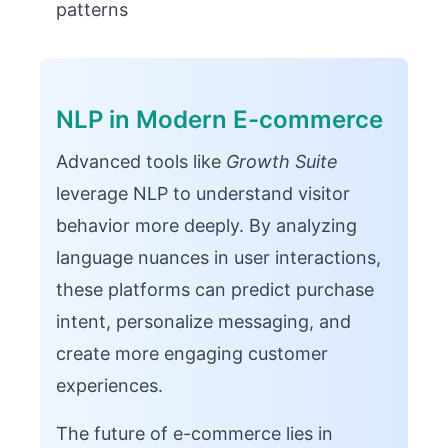
patterns
NLP in Modern E-commerce
Advanced tools like
Growth Suite
leverage NLP to understand visitor
behavior more deeply. By analyzing
language nuances in user interactions,
these platforms can predict purchase
intent, personalize messaging, and
create more engaging customer
experiences.
The future of e-commerce lies in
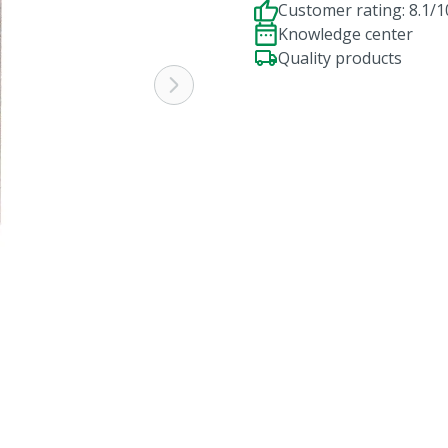
Customer rating: 8.1/1
Knowledge center
Quality products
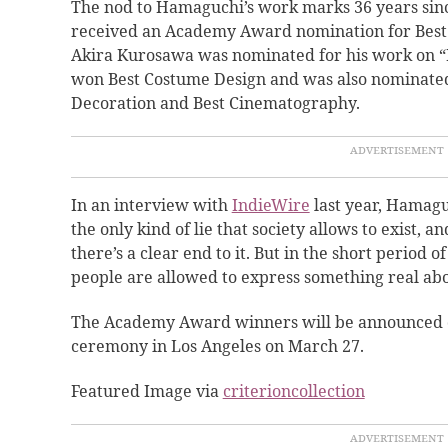
The nod to Hamaguchi’s work marks 36 years sinc
received an Academy Award nomination for Best 
Akira Kurosawa was nominated for his work on “
won Best Costume Design and was also nominated 
Decoration and Best Cinematography.
In an interview with
IndieWire
last year, Hamaguc
the only kind of lie that society allows to exist, a
there’s a clear end to it. But in the short period o
people are allowed to express something real ab
The Academy Award winners will be announced 
ceremony in Los Angeles on March 27.
Featured Image via
criterioncollection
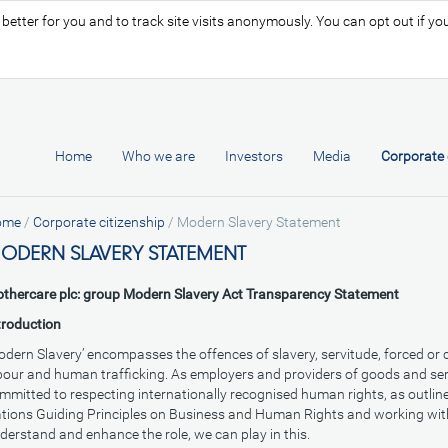
tter for you and to track site visits anonymously. You can opt out if you 
Home
Who we are
Investors
Media
Corporate 
ome
/
Corporate citizenship
/
Modern Slavery Statement
ODERN SLAVERY STATEMENT
thercare plc: group Modern Slavery Act Transparency Statement
troduction
odern Slavery’ encompasses the offences of slavery, servitude, forced or
bour and human trafficking. As employers and providers of goods and ser
mmitted to respecting internationally recognised human rights, as outline
tions Guiding Principles on Business and Human Rights and working wit
derstand and enhance the role, we can play in this.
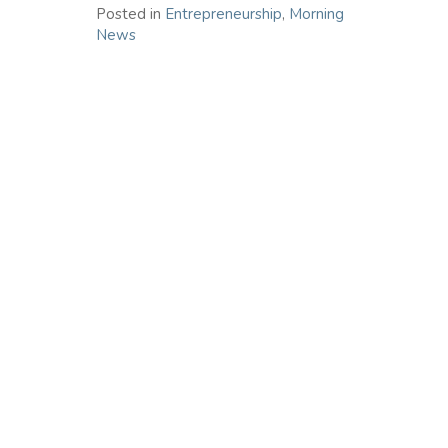
Posted in
Entrepreneurship
,
Morning
News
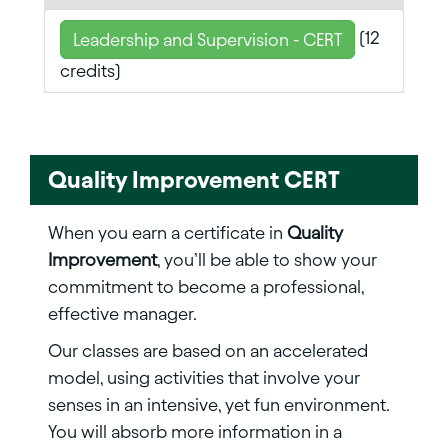
(12
Leadership and Supervision - CERT
credits)
Quality Improvement CERT
When you earn a certificate in
Quality
Improvement
, you’ll be able to show your
commitment to become a professional,
effective manager.
Our classes are based on an accelerated
model, using activities that involve your
senses in an intensive, yet fun environment.
You will absorb more information in a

※ ※ ※

Requirement →
The copy you return must match the records above exactly, minus any images.

Problem solution →
patterns
NLP in Modern E-commerce
Advanced tools like
Growth Suite
leverage NLP to understand visitor
behavior more deeply. By analyzing
language nuances in user interactions,
these platforms can predict purchase
intent, personalize messaging, and
create more engaging customer
experiences.
The future of e-commerce lies in
Customer rating: 8.1/1
Knowledge center
Quality products
The nod to Hamaguchi’s work marks 36 years sinc
received an Academy Award nomination for Best 
Akira Kurosawa was nominated for his work on “
won Best Costume Design and was also nominated 
Decoration and Best Cinematography.
In an interview with
IndieWire
last year, Hamaguc
the only kind of lie that society allows to exist, a
there’s a clear end to it. But in the short period o
people are allowed to express something real ab
The Academy Award winners will be announced 
ceremony in Los Angeles on March 27.
Featured Image via
criterioncollection
tter for you and to track site visits anonymously. You can opt out if you 
Home
Who we are
Investors
Media
Corporate 
ome
/
Corporate citizenship
/
Modern Slavery Statement
ODERN SLAVERY STATEMENT
thercare plc: group Modern Slavery Act Transparency Statement
troduction
odern Slavery’ encompasses the offences of slavery, servitude, forced or
bour and human trafficking. As employers and providers of goods and ser
mmitted to respecting internationally recognised human rights, as outline
tions Guiding Principles on Business and Human Rights and working wit
derstand and enhance the role, we can play in this.
Posted in
Entrepreneurship
,
Morning
News
(12
Leadership and Supervision - CERT
credits)
Quality Improvement CERT
When you earn a certificate in
Quality
Improvement
, you’ll be able to show your
commitment to become a professional,
effective manager.
Our classes are based on an accelerated
model, using activities that involve your
senses in an intensive, yet fun environment.
You will absorb more information in a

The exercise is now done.